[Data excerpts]
|---|
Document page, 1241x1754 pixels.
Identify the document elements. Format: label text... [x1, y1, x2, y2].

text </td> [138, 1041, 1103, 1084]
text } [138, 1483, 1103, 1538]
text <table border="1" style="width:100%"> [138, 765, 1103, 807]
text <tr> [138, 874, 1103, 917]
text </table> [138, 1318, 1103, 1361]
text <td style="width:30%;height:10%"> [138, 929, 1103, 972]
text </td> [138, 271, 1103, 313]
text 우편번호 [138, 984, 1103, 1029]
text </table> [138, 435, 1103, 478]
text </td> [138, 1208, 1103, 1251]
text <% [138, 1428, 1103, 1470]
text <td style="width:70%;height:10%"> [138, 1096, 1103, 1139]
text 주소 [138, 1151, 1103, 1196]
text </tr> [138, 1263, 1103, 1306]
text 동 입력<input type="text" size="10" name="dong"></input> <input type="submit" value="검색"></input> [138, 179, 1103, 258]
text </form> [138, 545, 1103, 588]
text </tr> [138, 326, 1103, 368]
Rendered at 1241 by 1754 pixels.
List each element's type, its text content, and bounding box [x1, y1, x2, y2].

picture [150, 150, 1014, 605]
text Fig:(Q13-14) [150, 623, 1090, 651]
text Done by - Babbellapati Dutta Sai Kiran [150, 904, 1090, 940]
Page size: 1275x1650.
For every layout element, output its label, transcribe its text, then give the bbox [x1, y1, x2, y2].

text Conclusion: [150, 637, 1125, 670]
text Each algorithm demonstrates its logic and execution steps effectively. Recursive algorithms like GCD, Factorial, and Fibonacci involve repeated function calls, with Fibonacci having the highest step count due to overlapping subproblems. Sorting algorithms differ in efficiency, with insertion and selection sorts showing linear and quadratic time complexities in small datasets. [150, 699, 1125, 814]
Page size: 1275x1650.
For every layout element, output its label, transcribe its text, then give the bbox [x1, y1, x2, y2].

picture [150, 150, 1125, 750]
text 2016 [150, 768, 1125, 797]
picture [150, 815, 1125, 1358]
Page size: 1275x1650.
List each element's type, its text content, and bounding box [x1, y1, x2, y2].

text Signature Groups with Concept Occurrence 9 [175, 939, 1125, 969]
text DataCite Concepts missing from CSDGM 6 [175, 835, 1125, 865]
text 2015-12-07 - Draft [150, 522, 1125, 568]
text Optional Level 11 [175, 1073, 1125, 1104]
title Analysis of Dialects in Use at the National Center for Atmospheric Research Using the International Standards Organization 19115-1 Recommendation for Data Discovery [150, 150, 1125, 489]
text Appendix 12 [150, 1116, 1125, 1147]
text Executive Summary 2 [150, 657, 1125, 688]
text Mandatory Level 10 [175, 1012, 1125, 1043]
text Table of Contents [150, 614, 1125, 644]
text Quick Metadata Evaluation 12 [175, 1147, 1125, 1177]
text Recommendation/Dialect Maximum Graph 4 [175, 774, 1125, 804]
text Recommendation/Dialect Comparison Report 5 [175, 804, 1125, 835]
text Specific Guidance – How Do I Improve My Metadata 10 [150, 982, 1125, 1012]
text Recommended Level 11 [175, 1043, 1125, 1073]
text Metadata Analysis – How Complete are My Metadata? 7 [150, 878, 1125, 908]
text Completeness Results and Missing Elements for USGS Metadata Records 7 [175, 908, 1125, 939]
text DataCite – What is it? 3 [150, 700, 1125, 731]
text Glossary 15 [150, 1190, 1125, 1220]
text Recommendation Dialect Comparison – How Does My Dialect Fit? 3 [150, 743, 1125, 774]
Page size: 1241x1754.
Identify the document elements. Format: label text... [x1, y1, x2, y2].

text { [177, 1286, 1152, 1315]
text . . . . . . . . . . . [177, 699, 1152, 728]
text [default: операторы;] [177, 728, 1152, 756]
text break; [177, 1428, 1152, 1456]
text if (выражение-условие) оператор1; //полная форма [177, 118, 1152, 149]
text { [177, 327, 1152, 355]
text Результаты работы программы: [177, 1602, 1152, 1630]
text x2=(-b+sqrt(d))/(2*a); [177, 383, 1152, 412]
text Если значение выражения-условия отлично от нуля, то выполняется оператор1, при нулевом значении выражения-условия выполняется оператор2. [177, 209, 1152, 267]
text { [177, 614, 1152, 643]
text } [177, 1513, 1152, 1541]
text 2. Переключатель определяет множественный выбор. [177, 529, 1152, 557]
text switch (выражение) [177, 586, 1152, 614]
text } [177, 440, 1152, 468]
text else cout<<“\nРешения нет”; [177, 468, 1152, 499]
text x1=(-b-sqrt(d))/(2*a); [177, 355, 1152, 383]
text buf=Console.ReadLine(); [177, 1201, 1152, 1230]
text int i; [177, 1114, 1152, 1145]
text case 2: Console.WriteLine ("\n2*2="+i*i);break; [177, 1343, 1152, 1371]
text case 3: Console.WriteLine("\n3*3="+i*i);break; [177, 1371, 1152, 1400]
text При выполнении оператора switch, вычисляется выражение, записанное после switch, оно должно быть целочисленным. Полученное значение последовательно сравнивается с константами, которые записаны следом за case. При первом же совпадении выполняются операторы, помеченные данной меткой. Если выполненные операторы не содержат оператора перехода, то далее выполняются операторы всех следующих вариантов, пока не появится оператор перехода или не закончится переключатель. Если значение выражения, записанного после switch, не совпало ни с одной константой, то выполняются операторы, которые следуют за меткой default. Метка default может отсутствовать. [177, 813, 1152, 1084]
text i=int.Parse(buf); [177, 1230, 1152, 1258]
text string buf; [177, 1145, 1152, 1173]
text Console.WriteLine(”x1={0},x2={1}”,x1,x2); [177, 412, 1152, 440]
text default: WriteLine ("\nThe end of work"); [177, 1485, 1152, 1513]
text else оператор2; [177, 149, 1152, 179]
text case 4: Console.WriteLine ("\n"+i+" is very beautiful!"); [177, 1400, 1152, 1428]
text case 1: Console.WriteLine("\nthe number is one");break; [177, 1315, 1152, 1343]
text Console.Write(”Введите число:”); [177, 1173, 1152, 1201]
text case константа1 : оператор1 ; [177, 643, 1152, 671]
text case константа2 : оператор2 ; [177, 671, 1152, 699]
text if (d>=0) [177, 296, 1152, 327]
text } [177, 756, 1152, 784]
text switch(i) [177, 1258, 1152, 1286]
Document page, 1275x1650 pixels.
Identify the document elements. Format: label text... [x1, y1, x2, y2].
|---|
EXERCISE DESCRIPTION =>
The full set of entries must be transcribed exactly.

EXERCISE RESPONSE =>
Document page, 1241x1754 pixels.
Identify the document elements. Format: label text... [x1, y1, x2, y2].

text </td> [138, 1041, 1103, 1084]
text } [138, 1483, 1103, 1538]
text <table border="1" style="width:100%"> [138, 765, 1103, 807]
text <tr> [138, 874, 1103, 917]
text </table> [138, 1318, 1103, 1361]
text <td style="width:30%;height:10%"> [138, 929, 1103, 972]
text </td> [138, 271, 1103, 313]
text 우편번호 [138, 984, 1103, 1029]
text </table> [138, 435, 1103, 478]
text </td> [138, 1208, 1103, 1251]
text <% [138, 1428, 1103, 1470]
text <td style="width:70%;height:10%"> [138, 1096, 1103, 1139]
text 주소 [138, 1151, 1103, 1196]
text </tr> [138, 1263, 1103, 1306]
text 동 입력<input type="text" size="10" name="dong"></input> <input type="submit" value="검색"></input> [138, 179, 1103, 258]
text </form> [138, 545, 1103, 588]
text </tr> [138, 326, 1103, 368]
Rendered at 1241 by 1754 pixels.
List each element's type, its text content, and bounding box [x1, y1, x2, y2].

picture [150, 150, 1014, 605]
text Fig:(Q13-14) [150, 623, 1090, 651]
text Done by - Babbellapati Dutta Sai Kiran [150, 904, 1090, 940]
Page size: 1275x1650.
For every layout element, output its label, transcribe its text, then give the bbox [x1, y1, x2, y2].

text Conclusion: [150, 637, 1125, 670]
text Each algorithm demonstrates its logic and execution steps effectively. Recursive algorithms like GCD, Factorial, and Fibonacci involve repeated function calls, with Fibonacci having the highest step count due to overlapping subproblems. Sorting algorithms differ in efficiency, with insertion and selection sorts showing linear and quadratic time complexities in small datasets. [150, 699, 1125, 814]
Page size: 1275x1650.
For every layout element, output its label, transcribe its text, then give the bbox [x1, y1, x2, y2].

picture [150, 150, 1125, 750]
text 2016 [150, 768, 1125, 797]
picture [150, 815, 1125, 1358]
Page size: 1275x1650.
List each element's type, its text content, and bounding box [x1, y1, x2, y2].

text Signature Groups with Concept Occurrence 9 [175, 939, 1125, 969]
text DataCite Concepts missing from CSDGM 6 [175, 835, 1125, 865]
text 2015-12-07 - Draft [150, 522, 1125, 568]
text Optional Level 11 [175, 1073, 1125, 1104]
title Analysis of Dialects in Use at the National Center for Atmospheric Research Using the International Standards Organization 19115-1 Recommendation for Data Discovery [150, 150, 1125, 489]
text Appendix 12 [150, 1116, 1125, 1147]
text Executive Summary 2 [150, 657, 1125, 688]
text Mandatory Level 10 [175, 1012, 1125, 1043]
text Table of Contents [150, 614, 1125, 644]
text Quick Metadata Evaluation 12 [175, 1147, 1125, 1177]
text Recommendation/Dialect Maximum Graph 4 [175, 774, 1125, 804]
text Recommendation/Dialect Comparison Report 5 [175, 804, 1125, 835]
text Specific Guidance – How Do I Improve My Metadata 10 [150, 982, 1125, 1012]
text Recommended Level 11 [175, 1043, 1125, 1073]
text Metadata Analysis – How Complete are My Metadata? 7 [150, 878, 1125, 908]
text Completeness Results and Missing Elements for USGS Metadata Records 7 [175, 908, 1125, 939]
text DataCite – What is it? 3 [150, 700, 1125, 731]
text Glossary 15 [150, 1190, 1125, 1220]
text Recommendation Dialect Comparison – How Does My Dialect Fit? 3 [150, 743, 1125, 774]
Page size: 1241x1754.
Identify the document elements. Format: label text... [x1, y1, x2, y2].

text { [177, 1286, 1152, 1315]
text . . . . . . . . . . . [177, 699, 1152, 728]
text [default: операторы;] [177, 728, 1152, 756]
text break; [177, 1428, 1152, 1456]
text if (выражение-условие) оператор1; //полная форма [177, 118, 1152, 149]
text { [177, 327, 1152, 355]
text Результаты работы программы: [177, 1602, 1152, 1630]
text x2=(-b+sqrt(d))/(2*a); [177, 383, 1152, 412]
text Если значение выражения-условия отлично от нуля, то выполняется оператор1, при нулевом значении выражения-условия выполняется оператор2. [177, 209, 1152, 267]
text { [177, 614, 1152, 643]
text } [177, 1513, 1152, 1541]
text 2. Переключатель определяет множественный выбор. [177, 529, 1152, 557]
text switch (выражение) [177, 586, 1152, 614]
text } [177, 440, 1152, 468]
text else cout<<“\nРешения нет”; [177, 468, 1152, 499]
text x1=(-b-sqrt(d))/(2*a); [177, 355, 1152, 383]
text buf=Console.ReadLine(); [177, 1201, 1152, 1230]
text int i; [177, 1114, 1152, 1145]
text case 2: Console.WriteLine ("\n2*2="+i*i);break; [177, 1343, 1152, 1371]
text case 3: Console.WriteLine("\n3*3="+i*i);break; [177, 1371, 1152, 1400]
text При выполнении оператора switch, вычисляется выражение, записанное после switch, оно должно быть целочисленным. Полученное значение последовательно сравнивается с константами, которые записаны следом за case. При первом же совпадении выполняются операторы, помеченные данной меткой. Если выполненные операторы не содержат оператора перехода, то далее выполняются операторы всех следующих вариантов, пока не появится оператор перехода или не закончится переключатель. Если значение выражения, записанного после switch, не совпало ни с одной константой, то выполняются операторы, которые следуют за меткой default. Метка default может отсутствовать. [177, 813, 1152, 1084]
text i=int.Parse(buf); [177, 1230, 1152, 1258]
text string buf; [177, 1145, 1152, 1173]
text Console.WriteLine(”x1={0},x2={1}”,x1,x2); [177, 412, 1152, 440]
text default: WriteLine ("\nThe end of work"); [177, 1485, 1152, 1513]
text else оператор2; [177, 149, 1152, 179]
text case 4: Console.WriteLine ("\n"+i+" is very beautiful!"); [177, 1400, 1152, 1428]
text case 1: Console.WriteLine("\nthe number is one");break; [177, 1315, 1152, 1343]
text Console.Write(”Введите число:”); [177, 1173, 1152, 1201]
text case константа1 : оператор1 ; [177, 643, 1152, 671]
text case константа2 : оператор2 ; [177, 671, 1152, 699]
text if (d>=0) [177, 296, 1152, 327]
text } [177, 756, 1152, 784]
text switch(i) [177, 1258, 1152, 1286]
Document page, 1275x1650 pixels.
Identify the document elements. Format: label text... [x1, y1, x2, y2].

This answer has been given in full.